So I’ve found the time to sit down and write again. That’s a good thing. Last week was also a good week of training. I’d like to think that this week is going to be better. I think I actually managed to spend the best part of the week training last week. After all this time when I’m not at the gym I still feel like there’s something I’m missing out on so all time there is well spent.
When it comes to me and fighting I’m happy to play things by ear at present. On reflection I’ve achieved quite a lot. Critics like fighters come and go, so irrelevant of what people think of me as a boxer I’m proud of how much I’ve achieved and won’t ever stop saying thanks to what’s above for being given the opportunities I have had to prove myself.
It’s not that I’ve lost interest in the competitive element of the art its just at the moment I have a lot I do in my spare time so prefer to think it’s there if I want it, not it’s something I must do. And speaking of fighting the next one should still be around July.
The passion and the fire isn’t going to fade any time soon, and I’m still pretty much convinced that I’m going to be training when I’m 60. That includes the running, some days I hate it but I know it’s good for me. Kind of like Marmite.
Training as always has consisted of the usual drills and sparring. Rather than focusing on one particular area I’ve been focusing on improving everything in general. I’ve adopted the ‘everything needs to be better’ attitude for a long time now and I usually find it pays off. There’s lots of different areas to focus on with Thai and although it’s important to focus on a particular area that needs work looking to make overall progression is just as important.
In fact, Just recently the repetition of training was getting to me and I wondered if I needed to have a little time out. It didn’t take me long to realize I’d been caught in one of those ‘hills and valleys peaks and troughs’ type moments.
The despondency had set in big time and rather than the usual enjoyment from training a growing sense of monotony had taken over followed by a ‘do I have to?’ that more often than not leads to thoughts of trips to the pub instead of trips to the gym.
Luckily it’s somewhere I have been before. In fact, it’s somewhere over the years I’ve been on more than one occasion and I know that whenever that feeling sets in I’m usually making progress that at points only others can see. At least it seems that way. The trick is to push through the negatives and keep moving forward.
Some days it’s a lot easier said than done. I think the trick is to keep setting goals. No matter how small or irrelevant they seem in the grand scheme of things there is always something you can work on, and there is always something you can work towards. Just don’t make it a ‘thing.’

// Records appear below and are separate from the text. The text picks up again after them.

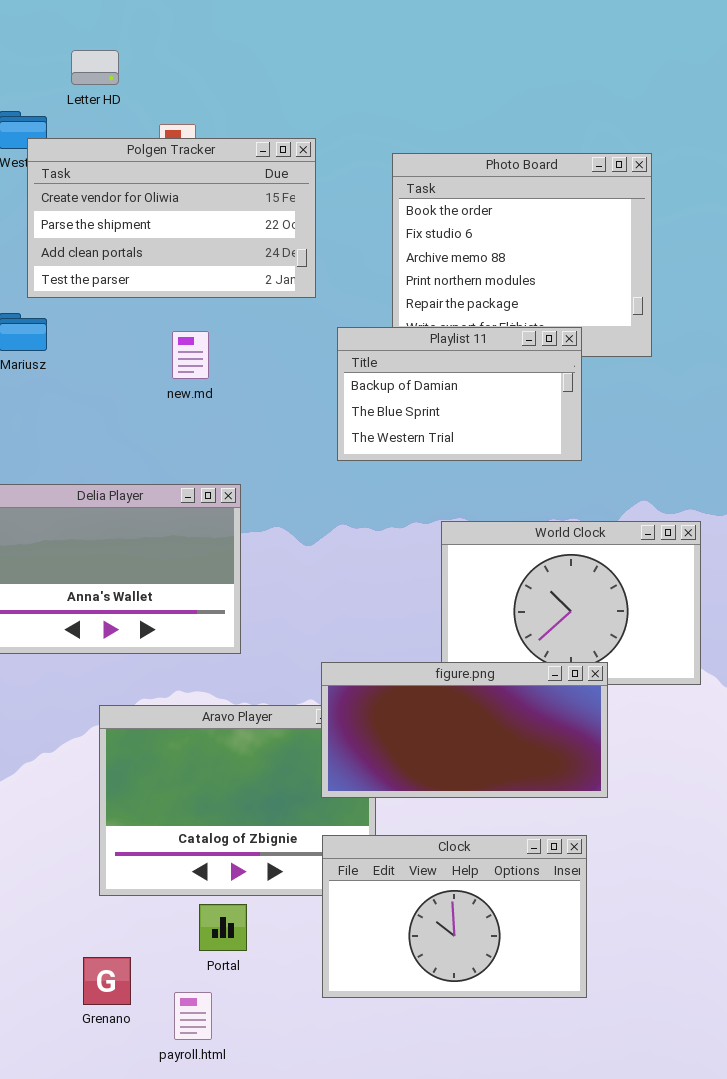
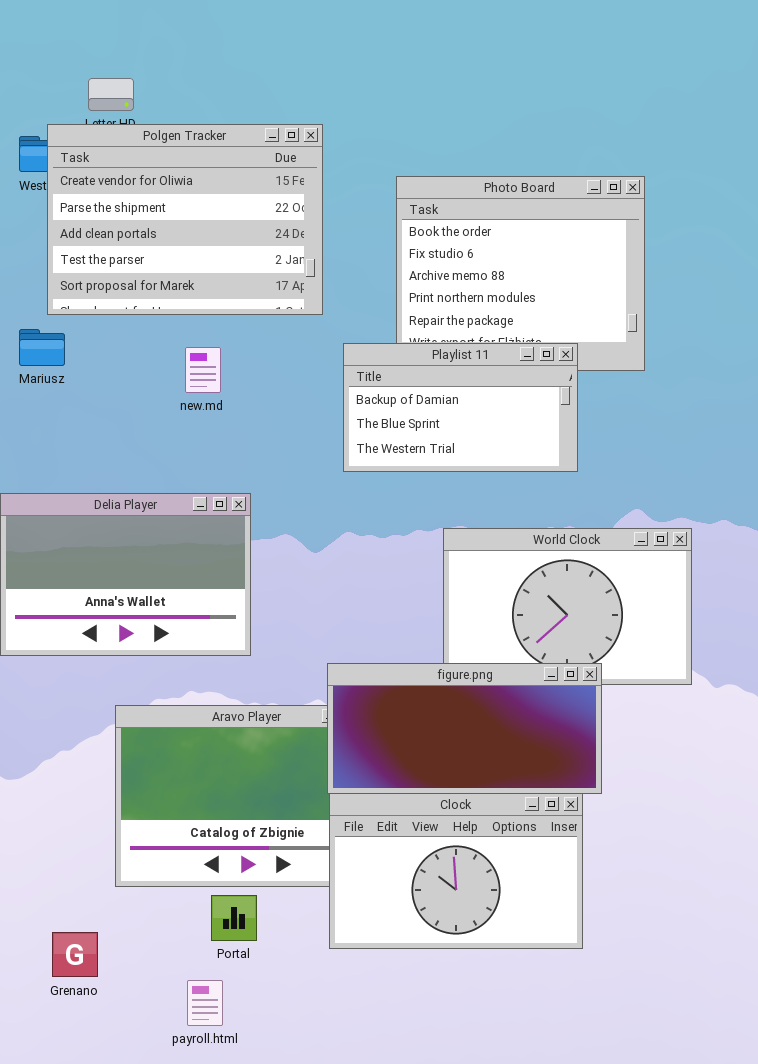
Polgen Tracker: [27,138,316,298] -> [47,124,323,315], resized
Clock: [322,835,587,998] -> [329,793,583,949], moved
Grenano: [83,957,131,1005] -> [52,932,98,977], moved

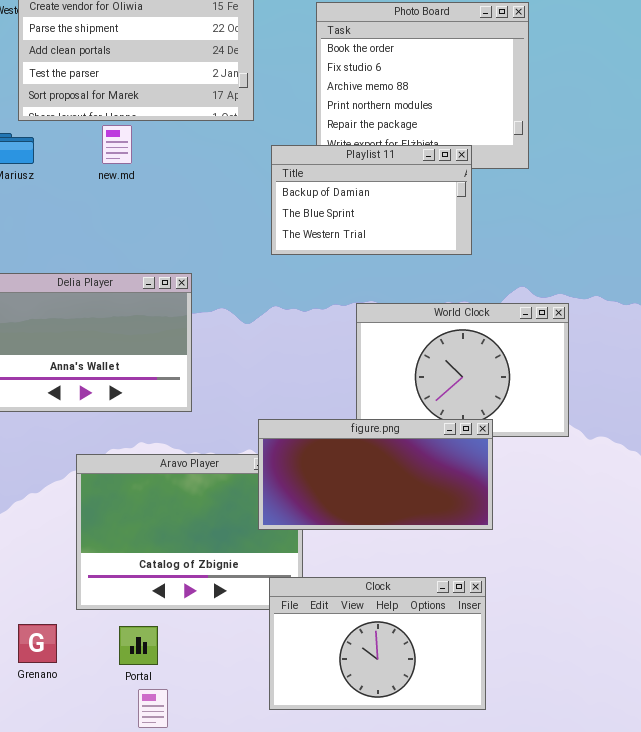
new.md: [185,347,221,393] -> [102,125,132,164], moved
Clock: [329,793,583,949] -> [269,577,486,710], moved
Portal: [211,895,257,941] -> [119,626,158,665], moved
Grenano: [52,932,98,977] -> [18,624,57,663], moved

Although I’ve not been training as much as I’d like to some weeks I think the most important thing is that I’m still training. I always find that I find the time. Training is indeed what you make it and I’m still as big on self investment as I always have been. I find that when I’ve got a lot to deal with it also gives me some focus, balance and helps me stay grounded when I need to the most.
In my experience, martial arts aren’t always about the physical techniques your taught week in and week out and in general give a lot back whether that be self confidence, dealing with fear, helping deal with confrontation or just keeping fit. I’m a firm believer that they are always an activity that helps build character and genuinely mould you into a better person.
They’ve helped me make a lot of personal changes anyway. Besides it’s good to have a constant in your life. A positive vocation. So for now, I guess that’s kind of as up to date as it gets. Oh yeah that cross training thing is taking shape, so at some point I may let you know how I’m getting on with that but in the mean time I’ll keep on training and keep doing my best to put my all into my everything I do. Even on my lazy days. Have a good week, train hard, and as always I’ll see you on that road.